Soziales Experiment "Diese Plätze sind für Deutsche reserviert"

Essen · "Sie sitzen auf einem Platz für Deutsche, setzen Sie sich gefälligst woanders hin." Wenn dieser Satz im Jahr 2015 in einem Bus fällt, sind schockierte Gesichter und empörte Kommentare die Folge. Glücklicherweise war die Situation, die sich in einer Buslinie in Essen abspielte, nur Teil eines gewagten, sozialen Experiments.

Der Bus der Linie 160 sieht auf den ersten Blick ganz gewöhnlich aus. Erst beim genaueren Hinschauen wird klar: Dieser Bus ist anders. Am Fenster ist über einigen Sitzplätzen ein Aufkleber angebracht, der die Passagiere wissen lässt: "Diese Plätze sind für Inhaber/innen eines gültigen deutschen Personalausweises reserviert." Das Schild sieht täuschend echt aus, im gelb-blauen Farbschema der Busbetreiberfirma Essener Verkehrs-AG EVAG.

Fahrgäste, die den Aufkleber bemerken, reagieren empört; es gehen zahlreiche Beschwerden bei der EVAG ein. Was nicht auf den ersten Blick erkennbar ist: Es handelt sich um ein soziales Experiment des WDR. Dieses wird noch verschärft, als ein vermeitlicher Kontrolleur ausländische Fahrgäste dazu auffordert, sich nach hinten zu setzen. Das lässt auch die anderen Fahrgäste aufmerksam werden, die sich bisher zurückgehalten haben.

Die Fahrgäste setzen sich daraufhin mit Aussagen wie "Hier setzt sich keiner weg" für die Leute ein. Eine ältere Dame kommentiert: "Ich habe die Nazi-Zeit erlebt. Das darf nie wieder sein!" Die Situation wird vom Kamerateam der Sendung "Quarks und Du" mit in Kaffeebechern versteckten Kameras gefilmt. Bevor es zur Eskalation kommt, geben sich die Filmer zu erkennen.
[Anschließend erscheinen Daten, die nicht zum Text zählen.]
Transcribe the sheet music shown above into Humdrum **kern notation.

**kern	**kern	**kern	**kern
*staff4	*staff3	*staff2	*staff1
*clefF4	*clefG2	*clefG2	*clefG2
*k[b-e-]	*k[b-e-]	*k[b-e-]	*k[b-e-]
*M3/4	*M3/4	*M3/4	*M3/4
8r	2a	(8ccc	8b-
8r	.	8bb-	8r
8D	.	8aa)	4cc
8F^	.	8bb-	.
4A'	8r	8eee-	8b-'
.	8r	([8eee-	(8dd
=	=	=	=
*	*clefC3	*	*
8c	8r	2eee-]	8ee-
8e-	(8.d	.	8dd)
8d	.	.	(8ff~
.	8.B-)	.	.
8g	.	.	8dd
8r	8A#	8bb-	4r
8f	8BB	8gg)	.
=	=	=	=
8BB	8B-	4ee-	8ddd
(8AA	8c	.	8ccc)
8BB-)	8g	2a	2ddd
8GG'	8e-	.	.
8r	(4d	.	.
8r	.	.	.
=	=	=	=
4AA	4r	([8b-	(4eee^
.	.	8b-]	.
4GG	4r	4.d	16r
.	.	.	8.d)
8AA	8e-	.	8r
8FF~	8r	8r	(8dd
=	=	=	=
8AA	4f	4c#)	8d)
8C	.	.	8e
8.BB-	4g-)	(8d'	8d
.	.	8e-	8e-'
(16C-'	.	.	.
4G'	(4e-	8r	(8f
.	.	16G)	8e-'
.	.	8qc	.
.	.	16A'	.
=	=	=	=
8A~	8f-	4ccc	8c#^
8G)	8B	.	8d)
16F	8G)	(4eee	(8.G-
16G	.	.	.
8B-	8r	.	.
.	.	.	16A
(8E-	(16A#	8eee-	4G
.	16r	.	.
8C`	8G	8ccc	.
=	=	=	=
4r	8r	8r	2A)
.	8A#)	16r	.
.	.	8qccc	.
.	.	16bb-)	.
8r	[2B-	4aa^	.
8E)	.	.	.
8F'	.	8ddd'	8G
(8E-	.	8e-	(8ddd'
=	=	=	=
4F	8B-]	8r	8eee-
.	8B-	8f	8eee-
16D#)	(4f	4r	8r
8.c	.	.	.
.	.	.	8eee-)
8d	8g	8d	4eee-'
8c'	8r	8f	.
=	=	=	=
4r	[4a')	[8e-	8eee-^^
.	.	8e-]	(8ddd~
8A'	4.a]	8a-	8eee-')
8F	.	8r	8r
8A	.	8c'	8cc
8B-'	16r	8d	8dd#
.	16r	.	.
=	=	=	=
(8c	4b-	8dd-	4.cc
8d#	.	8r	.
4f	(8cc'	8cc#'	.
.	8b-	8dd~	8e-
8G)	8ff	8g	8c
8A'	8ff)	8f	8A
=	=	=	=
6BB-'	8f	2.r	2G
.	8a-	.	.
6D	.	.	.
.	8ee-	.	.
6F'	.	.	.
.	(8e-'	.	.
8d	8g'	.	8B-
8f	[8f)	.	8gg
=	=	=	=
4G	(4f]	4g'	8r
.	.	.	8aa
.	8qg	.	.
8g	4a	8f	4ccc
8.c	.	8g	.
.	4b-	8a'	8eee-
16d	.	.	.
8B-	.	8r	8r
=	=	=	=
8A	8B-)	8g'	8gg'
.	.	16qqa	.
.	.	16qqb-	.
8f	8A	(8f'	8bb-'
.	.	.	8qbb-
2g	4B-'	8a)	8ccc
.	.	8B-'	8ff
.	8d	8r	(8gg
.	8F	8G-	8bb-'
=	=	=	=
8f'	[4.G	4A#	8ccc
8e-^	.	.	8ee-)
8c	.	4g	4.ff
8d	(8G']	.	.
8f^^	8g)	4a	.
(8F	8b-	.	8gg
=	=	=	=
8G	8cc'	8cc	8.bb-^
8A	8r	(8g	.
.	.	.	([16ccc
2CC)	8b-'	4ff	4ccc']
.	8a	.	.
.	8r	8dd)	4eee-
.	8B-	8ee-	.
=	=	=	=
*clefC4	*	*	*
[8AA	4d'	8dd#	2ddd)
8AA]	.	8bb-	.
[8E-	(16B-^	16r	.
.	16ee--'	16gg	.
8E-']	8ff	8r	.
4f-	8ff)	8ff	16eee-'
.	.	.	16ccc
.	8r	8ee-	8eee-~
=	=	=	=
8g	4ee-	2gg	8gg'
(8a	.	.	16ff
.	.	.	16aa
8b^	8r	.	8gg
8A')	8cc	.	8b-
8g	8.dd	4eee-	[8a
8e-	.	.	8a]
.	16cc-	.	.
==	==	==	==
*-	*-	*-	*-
Das Team rund um Regisseur Dirk Gion ist begeistert vom Engagement der Fahrgäste. Viele Organisationen waren für das Experiment angefragt worden, doch die Supermärkte, Mensen und Verkehrsunternehmen fürchteten ein bleibendes, negatives Image, weswegen zunächst keiner zusagte. Das Verkehrsunternehmen EVAG willigte letztlich ein. Ihre Mitarbeiter kämen aus den unterschiedlichsten Nationen, weswegen das Unternehmen sehr geeignet dazu sei, zu zeigen, dass Rassismus nicht geduldet werden darf.

Auch Rassismusforscherin Madeleine Preuß war mit im Bus. Sie zeigte sich laut WDR positiv überrascht von der Reaktion der Fahrgäste. Es sei allerdings auch eine extreme Situation, in der eine Reaktion erwartet werden würde. Das heiße leider nicht, dass diese Menschen in anderen Situationen, in denen es um latenten Rassismus geht, solchen Einsatz zeigen würden. Dort sei es viel schwieriger einzugreifen. Beispiel dafür sei ein Experiment an der Mensa der Uni Münster vor mehr als 20 Jahren. Damals sollten Deutsche und Ausländer verschiedene Wege nutzen, was die meisten ohne zu klagen akzeptiert hatten.

Die vollständige Dokumentation des Experiments wird am 25. August um 21 Uhr im WDR-Fernsehen in der Sendung "Quarks und Du" ausgestrahlt.